Friday, 5 July 1991

EUROPE IS SOLUTION TO BALKAN CRISIS

Tribune leader, 5 July 1991

Unlike previous Balkan crises, the current upheaval in Yugoslavia is hardly the stuff on which continental or world wars are made: the collapse of Soviet power in eastern Europe has seen to that. But this is not to say that the attempt of the Yugoslav federal army and airforce to suppress Slovenian aspirations to indepen­dent nationhood can be dismissed by the rest of Europe as an internal Yugoslav affair. Already scores of people have died in the fighting. To avert disaster, it is impera­tive that the other European states, acting in concert and using every diplomatic means available to them, do their utmost to secure a binding ceasefire and withdrawal of federal forces from Slovenia.

Nevertheless, it has to be recognised that such mea­sures will probably not be enough. The unavoidable fact is that Yugoslavia is falling apart. The Slovenes and Croats have had enough of being dominated by the Serbs and want to be out of the federation, preferably becoming part of an enlarged European Community. The federal armed forces, the last remaining functioning part of the old communist federal apparatus, whose officer corps is dominated by Serbs, are prepared to go to war to preserve Serbian hegemony.

Even if a ceasefire can be secured, it seems unlikely that the protagonists can be brought to the negotiating table; it is even more unlikely that negotiations will produce a way of keeping Yugoslavia in one piece. Sooner or later, probably sooner, the rest of Europe is going to have to decide whether it will take a constructive role in the creation of several new states out of Yugoslavia or whether it will merely be a passive witness as those new states attempt to go it alone.

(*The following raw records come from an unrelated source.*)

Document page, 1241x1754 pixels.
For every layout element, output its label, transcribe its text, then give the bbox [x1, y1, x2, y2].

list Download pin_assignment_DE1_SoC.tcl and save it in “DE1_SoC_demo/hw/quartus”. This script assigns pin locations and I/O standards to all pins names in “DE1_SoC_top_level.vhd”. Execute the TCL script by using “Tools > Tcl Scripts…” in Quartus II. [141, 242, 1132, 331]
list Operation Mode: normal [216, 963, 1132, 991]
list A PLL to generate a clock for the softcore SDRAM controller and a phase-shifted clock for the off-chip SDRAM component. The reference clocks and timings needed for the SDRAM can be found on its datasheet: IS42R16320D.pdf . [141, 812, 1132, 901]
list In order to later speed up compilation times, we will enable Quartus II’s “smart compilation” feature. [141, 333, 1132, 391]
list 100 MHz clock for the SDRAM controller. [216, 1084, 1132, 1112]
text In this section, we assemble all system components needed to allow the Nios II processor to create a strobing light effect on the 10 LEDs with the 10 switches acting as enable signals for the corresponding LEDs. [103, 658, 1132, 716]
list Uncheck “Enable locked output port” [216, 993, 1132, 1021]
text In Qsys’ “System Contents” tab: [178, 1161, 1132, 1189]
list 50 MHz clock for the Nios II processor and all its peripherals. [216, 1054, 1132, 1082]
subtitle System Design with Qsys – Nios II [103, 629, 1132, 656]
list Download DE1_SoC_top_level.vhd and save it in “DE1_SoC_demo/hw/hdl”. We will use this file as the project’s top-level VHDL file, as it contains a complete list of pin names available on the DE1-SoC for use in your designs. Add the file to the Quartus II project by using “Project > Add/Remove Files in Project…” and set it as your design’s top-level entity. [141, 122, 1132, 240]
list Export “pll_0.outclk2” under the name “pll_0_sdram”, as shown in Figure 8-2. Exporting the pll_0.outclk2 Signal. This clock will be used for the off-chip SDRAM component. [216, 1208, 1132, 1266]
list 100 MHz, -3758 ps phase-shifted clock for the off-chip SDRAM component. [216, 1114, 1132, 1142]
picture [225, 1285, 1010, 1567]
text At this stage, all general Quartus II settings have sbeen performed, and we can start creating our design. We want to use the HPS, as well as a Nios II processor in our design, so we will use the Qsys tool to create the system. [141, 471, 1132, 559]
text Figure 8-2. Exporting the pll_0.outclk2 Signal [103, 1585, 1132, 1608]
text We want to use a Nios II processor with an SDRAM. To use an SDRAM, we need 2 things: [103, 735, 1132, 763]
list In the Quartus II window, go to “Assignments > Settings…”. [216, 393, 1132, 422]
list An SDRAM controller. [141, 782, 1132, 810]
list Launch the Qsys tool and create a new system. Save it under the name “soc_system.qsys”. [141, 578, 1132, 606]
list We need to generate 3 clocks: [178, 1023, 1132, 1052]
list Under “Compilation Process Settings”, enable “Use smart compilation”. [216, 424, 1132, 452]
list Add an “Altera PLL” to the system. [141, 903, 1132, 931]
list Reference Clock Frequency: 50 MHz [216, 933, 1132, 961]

Established governments do not like nascent states because such states are, at best, unpredictable and, at worst, pose a threat to international security; states that are the products of secessionism are almost anathe­ma. If Slovenia can do it, what about (to take just a few examples close to home) Northern Ireland, Wales, Scot­land, Brittany, Corsica, Catalonia and the Basque coun­try? It is perhaps hardly surprising that the chancellories of Europe have so far been unwilling to grasp the nettle of recognising Slovenia as an independent state.

Eventually, however, the nettle will have to be grasped – which in turn will raise the question of how the new state should be integrated with its neighbours. It is not too Utopian to suggest that the problem could best be solved neatly by rapid, simultaneous enlargement and deepening of the European Community. In a "Europe of the regions", with a judicious mix of pan-European control of economic, defence and foreign policy and regional (or small nation) control of most of the rest, Slovenian independence would threaten no one. But to get from here to there requires that the governments of the EC put aside the sterile debate between the deepeners, who want to exclude rich neutral and poor ex-communist states from an affluent militarist EC, and the enlargers, who want to hold on to national sovereignty at any price.

The real task is the creation of a democratic federal European polity that takes in the entire continent.